There's been no shortage of buyers. Occidental and Apache, midsized operators skilled at squeezing oil out of old fields, are both believed to have competed for BP's first big sale of mature North American and Egyptian fields. (Occidental declined comment.) Apache prevailed, agreeing in July to pay $7 billion, a rich price. Buyers from energy-hungry developing nations like China have also joined the fray. In November, China's CNOOC (CEO) and Argentina's Bulgheroni family bought BP's 60 percent stake in Pan American Energy for $7 billion. The sale followed the pattern of other BP sales: Pan American was a low-growth property too distant from other BP holdings to offer economies of scale.

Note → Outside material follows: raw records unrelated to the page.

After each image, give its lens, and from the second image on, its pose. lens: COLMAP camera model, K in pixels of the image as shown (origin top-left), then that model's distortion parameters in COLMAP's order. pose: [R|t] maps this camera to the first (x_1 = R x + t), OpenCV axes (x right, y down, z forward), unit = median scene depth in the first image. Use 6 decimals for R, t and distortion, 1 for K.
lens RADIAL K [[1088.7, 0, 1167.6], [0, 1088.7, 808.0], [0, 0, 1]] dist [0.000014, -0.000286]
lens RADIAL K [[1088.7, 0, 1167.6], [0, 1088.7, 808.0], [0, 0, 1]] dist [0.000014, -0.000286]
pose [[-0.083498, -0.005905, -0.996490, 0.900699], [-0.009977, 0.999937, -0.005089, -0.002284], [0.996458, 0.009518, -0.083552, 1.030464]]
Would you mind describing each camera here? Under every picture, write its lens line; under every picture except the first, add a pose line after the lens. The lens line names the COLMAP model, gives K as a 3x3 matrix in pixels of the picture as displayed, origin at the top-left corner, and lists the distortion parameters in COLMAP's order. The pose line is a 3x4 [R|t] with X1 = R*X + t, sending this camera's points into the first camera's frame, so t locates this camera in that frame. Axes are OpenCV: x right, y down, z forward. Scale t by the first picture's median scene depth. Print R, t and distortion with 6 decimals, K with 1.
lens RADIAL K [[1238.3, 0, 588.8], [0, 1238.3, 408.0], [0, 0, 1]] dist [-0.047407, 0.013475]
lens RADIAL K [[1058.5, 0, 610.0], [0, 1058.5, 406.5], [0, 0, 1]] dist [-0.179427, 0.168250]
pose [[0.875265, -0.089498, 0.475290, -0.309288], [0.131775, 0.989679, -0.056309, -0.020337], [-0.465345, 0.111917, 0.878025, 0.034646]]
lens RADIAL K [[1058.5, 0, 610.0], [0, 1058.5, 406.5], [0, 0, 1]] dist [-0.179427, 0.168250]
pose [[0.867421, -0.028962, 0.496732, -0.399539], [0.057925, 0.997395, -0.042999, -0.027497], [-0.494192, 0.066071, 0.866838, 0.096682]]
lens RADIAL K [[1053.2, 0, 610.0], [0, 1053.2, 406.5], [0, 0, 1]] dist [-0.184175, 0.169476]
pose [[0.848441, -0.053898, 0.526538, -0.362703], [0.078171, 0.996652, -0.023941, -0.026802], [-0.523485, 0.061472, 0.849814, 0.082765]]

Consultant PFC Energy says that none of BP's sales will affect the three big bets the company is making for its future: deepwater drilling in the Gulf of Mexico and Angola; complex gas projects like BP's big plants in Trinidad; and massive oil projects such as in Azerbaijan. When he took over in July, Robert Dudley, BP's new CEO, said that a silver lining of the Gulf of Mexico mess was that BP could wind up a slimmer company with "higher-quality assets and growth." What sounded like happy talk then now seems prescient.
The bottom line: Major global oil companies are unloading low-growth energy assets. They're getting surprisingly rich prices in return.